### Text extract
[START]

2013-12-05 Thread Jens Lehmann
Am 05.12.2013 00:19, schrieb Heiko Voigt:
 On Wed, Dec 04, 2013 at 02:32:46PM -0800, Junio C Hamano wrote:
 This series tries to achieve the following goals for the
 submodule.name.ignore=all configuration or the --ignore-submodules=all
 command line switch.

Thanks for the summary.

  * Make git status never ignore submodule changes that got somehow in the
index. Currently when ignore=all is specified they are and thus
secretly committed. Basically always show exactly what will be
committed.

Yes, what's in the index should always be shown as such even when the
user chose to ignore the work tree differences of the submodule.

  * Make add ignore submodules that have the ignore=all configuration when
not explicitly naming a certain submodule (i.e. using git add .).
That way ignore=all submodules are not added to the index by default.

[END]

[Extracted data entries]
[START]

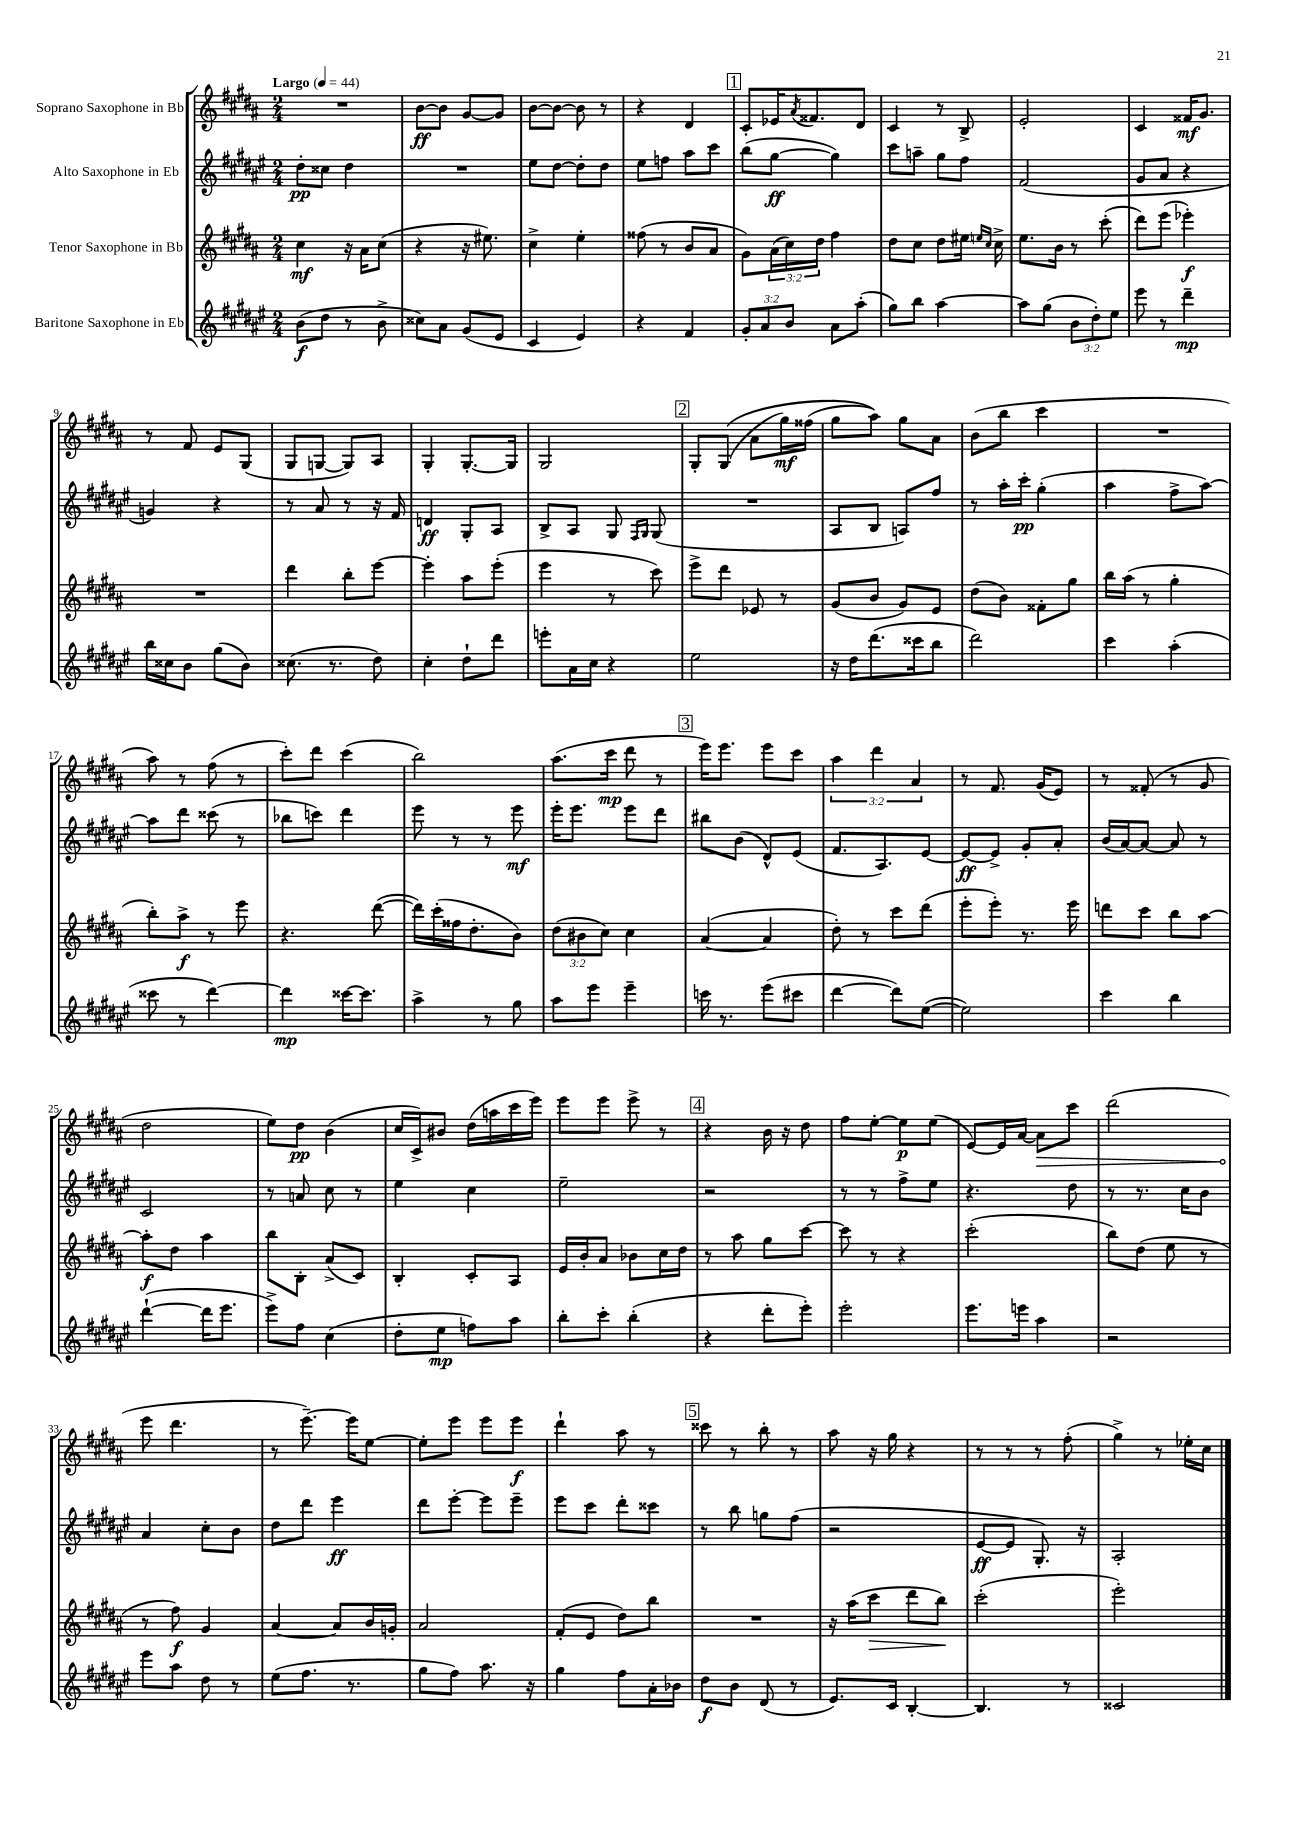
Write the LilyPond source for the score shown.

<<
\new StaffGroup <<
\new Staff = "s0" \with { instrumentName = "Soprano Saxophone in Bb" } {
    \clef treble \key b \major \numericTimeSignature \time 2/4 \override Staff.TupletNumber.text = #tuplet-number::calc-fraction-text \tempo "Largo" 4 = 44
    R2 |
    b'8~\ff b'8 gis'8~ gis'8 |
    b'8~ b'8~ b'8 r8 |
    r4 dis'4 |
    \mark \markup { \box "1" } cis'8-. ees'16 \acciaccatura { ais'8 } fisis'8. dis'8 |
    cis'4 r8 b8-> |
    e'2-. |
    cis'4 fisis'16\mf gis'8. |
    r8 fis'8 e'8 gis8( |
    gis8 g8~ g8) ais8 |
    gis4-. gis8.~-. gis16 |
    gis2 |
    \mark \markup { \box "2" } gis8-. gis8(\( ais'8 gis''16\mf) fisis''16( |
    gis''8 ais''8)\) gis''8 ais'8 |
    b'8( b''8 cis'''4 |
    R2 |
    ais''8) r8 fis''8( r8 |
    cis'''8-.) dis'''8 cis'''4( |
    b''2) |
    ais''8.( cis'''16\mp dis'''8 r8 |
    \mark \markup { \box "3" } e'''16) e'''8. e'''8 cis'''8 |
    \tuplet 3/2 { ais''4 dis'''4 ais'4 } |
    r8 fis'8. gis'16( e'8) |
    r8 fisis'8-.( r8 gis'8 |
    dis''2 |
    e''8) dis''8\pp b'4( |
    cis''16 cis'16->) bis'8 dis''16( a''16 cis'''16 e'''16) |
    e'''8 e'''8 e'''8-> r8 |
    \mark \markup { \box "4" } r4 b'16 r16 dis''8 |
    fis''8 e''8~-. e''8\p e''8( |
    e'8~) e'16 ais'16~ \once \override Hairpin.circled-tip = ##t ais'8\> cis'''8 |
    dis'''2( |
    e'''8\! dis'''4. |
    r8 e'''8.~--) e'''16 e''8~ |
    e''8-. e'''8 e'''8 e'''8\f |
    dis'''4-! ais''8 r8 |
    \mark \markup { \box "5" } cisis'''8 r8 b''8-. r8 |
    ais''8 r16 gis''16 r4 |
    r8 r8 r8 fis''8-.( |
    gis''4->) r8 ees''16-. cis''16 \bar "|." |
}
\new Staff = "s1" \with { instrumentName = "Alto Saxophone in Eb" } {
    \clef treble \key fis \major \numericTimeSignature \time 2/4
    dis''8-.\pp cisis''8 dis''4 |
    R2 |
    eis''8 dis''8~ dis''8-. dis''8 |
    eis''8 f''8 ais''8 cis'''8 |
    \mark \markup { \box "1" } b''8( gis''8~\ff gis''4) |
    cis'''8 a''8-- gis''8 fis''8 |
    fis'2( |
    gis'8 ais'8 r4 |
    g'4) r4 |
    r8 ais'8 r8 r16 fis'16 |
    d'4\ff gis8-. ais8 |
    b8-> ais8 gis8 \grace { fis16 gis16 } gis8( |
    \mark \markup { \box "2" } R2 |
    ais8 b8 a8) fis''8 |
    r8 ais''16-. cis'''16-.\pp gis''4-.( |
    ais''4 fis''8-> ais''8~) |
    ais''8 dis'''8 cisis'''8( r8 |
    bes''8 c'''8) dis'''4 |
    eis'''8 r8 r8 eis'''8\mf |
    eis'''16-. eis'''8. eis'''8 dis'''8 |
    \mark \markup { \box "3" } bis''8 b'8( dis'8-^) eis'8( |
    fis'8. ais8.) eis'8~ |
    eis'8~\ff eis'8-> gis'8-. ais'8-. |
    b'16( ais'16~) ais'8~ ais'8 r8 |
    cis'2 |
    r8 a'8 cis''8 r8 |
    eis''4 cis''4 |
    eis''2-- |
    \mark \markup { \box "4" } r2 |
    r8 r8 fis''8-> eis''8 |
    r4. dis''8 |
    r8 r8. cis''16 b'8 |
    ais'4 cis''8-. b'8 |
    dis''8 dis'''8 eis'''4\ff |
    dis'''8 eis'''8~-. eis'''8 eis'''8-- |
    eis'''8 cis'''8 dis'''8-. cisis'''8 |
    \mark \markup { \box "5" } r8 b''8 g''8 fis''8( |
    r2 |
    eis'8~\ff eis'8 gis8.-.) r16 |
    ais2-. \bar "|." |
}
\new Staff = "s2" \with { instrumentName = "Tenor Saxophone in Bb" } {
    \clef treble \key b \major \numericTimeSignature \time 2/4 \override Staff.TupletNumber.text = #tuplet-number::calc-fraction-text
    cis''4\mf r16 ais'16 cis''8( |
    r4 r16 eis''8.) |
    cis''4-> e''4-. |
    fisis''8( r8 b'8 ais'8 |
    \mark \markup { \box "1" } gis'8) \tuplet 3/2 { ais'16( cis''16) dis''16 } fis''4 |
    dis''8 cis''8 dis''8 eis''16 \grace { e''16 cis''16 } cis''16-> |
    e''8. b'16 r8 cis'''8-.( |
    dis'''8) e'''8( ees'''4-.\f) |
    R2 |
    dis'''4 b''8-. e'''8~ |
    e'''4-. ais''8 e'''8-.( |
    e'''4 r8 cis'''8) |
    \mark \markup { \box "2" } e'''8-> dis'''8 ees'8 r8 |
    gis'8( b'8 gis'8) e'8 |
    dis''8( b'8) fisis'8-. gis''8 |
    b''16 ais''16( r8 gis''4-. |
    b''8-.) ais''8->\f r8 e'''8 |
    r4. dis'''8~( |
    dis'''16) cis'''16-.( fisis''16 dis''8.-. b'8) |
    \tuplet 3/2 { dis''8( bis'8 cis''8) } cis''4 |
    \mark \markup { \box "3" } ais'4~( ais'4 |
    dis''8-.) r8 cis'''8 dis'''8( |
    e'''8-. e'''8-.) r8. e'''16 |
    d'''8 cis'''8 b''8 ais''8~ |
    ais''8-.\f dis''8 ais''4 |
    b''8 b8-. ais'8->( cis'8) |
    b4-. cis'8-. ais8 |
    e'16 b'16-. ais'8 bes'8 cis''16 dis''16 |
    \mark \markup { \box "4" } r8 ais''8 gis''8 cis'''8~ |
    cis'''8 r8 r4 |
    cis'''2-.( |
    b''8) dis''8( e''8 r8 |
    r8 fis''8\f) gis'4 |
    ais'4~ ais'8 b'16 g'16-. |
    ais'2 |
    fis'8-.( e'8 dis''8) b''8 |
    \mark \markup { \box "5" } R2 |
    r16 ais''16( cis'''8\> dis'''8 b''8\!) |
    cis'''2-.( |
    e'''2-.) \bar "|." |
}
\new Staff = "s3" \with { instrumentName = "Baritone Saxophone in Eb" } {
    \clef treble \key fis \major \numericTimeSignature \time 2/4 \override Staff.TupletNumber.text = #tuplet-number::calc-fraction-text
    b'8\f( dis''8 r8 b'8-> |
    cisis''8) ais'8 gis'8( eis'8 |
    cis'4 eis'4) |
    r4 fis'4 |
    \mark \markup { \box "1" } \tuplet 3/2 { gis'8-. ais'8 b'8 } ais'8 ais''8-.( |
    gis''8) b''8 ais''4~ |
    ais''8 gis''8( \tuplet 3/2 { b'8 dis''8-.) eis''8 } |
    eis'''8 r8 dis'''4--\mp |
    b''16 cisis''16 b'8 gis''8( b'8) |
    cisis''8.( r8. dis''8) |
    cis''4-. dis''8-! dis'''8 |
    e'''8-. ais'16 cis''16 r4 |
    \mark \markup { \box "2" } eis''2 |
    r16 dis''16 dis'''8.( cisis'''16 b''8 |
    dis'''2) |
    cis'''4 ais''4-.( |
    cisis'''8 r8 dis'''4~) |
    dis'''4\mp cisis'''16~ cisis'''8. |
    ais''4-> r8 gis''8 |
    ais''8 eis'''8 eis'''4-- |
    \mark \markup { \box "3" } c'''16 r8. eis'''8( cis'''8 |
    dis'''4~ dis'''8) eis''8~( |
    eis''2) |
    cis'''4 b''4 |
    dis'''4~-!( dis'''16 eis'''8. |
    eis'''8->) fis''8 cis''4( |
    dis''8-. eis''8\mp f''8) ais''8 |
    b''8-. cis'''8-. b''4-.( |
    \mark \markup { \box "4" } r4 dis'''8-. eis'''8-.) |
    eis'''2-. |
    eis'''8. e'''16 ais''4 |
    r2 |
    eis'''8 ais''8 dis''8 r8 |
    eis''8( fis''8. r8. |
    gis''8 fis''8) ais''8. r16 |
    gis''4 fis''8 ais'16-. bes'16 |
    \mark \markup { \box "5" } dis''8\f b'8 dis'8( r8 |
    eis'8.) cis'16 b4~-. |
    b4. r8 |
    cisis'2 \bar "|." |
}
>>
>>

[END]

### Exercise
Condense the paragraph in the submodule discussion that begins "Make add ignore submodules" into a shorter version that keeps its main facts.

### Final answer
Unless a specific submodule is named, git add (e.g., git add .) should skip submodules configured with ignore=all, so they stay out of the index by default.